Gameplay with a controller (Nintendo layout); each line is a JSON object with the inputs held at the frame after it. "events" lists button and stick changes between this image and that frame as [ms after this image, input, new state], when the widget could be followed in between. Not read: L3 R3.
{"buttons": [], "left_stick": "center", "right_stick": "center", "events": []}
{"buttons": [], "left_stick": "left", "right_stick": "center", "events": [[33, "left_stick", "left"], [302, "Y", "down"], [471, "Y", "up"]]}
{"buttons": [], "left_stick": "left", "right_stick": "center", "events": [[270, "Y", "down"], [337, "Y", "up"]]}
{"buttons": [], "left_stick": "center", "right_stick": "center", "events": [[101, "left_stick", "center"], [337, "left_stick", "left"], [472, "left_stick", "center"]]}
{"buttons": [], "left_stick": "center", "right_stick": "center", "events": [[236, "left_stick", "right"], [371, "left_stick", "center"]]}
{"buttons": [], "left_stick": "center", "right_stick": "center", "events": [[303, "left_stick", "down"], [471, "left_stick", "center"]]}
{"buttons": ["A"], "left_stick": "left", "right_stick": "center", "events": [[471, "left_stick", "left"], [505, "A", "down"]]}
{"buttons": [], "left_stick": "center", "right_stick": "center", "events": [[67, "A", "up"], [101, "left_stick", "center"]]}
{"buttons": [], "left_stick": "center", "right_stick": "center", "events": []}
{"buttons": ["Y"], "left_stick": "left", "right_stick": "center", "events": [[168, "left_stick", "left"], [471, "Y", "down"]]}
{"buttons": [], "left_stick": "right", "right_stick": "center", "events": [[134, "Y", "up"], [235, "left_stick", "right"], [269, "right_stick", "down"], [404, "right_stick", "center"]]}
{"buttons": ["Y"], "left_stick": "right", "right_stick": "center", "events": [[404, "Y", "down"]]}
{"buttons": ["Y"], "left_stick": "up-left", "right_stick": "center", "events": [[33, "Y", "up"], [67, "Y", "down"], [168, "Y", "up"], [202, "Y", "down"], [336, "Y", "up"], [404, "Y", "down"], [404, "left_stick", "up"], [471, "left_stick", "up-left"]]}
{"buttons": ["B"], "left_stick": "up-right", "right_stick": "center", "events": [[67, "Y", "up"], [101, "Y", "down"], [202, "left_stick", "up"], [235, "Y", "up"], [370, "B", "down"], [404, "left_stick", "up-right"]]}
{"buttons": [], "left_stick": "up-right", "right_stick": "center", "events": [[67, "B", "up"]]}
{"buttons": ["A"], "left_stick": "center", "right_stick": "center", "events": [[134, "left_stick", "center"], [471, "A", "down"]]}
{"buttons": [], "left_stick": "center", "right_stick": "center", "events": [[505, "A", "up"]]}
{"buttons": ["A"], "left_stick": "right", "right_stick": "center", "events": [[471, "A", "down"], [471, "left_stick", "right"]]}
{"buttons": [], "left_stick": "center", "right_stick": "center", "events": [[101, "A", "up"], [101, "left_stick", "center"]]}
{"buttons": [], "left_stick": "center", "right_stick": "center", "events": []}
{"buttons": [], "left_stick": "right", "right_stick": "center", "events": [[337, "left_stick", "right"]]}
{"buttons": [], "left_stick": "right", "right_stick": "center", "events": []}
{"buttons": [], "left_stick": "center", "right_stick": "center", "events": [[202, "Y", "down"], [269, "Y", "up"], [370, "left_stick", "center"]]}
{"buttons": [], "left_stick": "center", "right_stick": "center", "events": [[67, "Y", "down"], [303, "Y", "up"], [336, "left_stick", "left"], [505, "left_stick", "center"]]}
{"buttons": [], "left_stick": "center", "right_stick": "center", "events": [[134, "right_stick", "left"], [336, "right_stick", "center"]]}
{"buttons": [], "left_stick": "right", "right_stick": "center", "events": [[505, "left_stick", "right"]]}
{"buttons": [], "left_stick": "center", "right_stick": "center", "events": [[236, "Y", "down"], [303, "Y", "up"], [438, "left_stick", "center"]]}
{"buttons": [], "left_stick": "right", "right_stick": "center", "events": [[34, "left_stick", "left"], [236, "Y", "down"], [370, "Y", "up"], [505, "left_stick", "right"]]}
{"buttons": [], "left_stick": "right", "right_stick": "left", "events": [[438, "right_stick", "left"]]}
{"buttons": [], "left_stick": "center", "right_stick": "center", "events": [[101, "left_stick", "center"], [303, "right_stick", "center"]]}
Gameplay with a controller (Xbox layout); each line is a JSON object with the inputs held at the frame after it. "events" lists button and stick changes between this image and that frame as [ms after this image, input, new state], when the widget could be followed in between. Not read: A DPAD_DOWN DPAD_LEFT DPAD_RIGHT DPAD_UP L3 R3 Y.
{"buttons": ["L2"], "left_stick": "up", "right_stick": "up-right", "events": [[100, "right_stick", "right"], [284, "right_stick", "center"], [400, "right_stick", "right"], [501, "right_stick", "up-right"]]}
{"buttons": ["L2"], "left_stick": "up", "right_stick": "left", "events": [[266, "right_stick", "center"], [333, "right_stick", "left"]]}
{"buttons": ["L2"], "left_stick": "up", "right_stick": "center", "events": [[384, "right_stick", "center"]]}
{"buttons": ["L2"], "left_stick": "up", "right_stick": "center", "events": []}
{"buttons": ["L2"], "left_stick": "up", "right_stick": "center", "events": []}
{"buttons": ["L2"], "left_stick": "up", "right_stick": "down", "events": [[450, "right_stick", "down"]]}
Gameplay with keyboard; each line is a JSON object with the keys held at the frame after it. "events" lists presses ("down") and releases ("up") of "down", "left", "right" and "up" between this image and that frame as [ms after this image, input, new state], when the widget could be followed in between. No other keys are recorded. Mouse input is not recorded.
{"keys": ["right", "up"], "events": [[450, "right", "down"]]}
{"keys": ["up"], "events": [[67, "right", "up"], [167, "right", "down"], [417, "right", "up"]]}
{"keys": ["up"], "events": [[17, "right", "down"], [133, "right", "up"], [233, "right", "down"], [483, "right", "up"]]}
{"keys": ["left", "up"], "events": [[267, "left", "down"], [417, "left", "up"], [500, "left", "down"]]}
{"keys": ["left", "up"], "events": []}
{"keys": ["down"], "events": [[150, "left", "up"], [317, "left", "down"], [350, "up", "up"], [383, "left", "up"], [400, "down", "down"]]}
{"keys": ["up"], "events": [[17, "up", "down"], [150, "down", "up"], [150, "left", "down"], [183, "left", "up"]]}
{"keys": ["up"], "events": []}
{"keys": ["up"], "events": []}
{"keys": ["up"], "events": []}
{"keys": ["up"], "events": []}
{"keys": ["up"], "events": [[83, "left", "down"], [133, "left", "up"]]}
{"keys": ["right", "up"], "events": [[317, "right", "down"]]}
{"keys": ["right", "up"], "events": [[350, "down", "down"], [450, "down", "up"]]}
════════════════════
YOUR OBJECTIVE
Filter the lines above, keeping each one that contains the string "this".

EXERCISE RESPONSE
Gameplay with a controller (Nintendo layout); each line is a JSON object with the inputs held at the frame after it. "events" lists button and stick changes between this image and that frame as [ms after this image, input, new state], when the widget could be followed in between. Not read: L3 R3.
Gameplay with a controller (Xbox layout); each line is a JSON object with the inputs held at the frame after it. "events" lists button and stick changes between this image and that frame as [ms after this image, input, new state], when the widget could be followed in between. Not read: A DPAD_DOWN DPAD_LEFT DPAD_RIGHT DPAD_UP L3 R3 Y.
Gameplay with keyboard; each line is a JSON object with the keys held at the frame after it. "events" lists presses ("down") and releases ("up") of "down", "left", "right" and "up" between this image and that frame as [ms after this image, input, new state], when the widget could be followed in between. No other keys are recorded. Mouse input is not recorded.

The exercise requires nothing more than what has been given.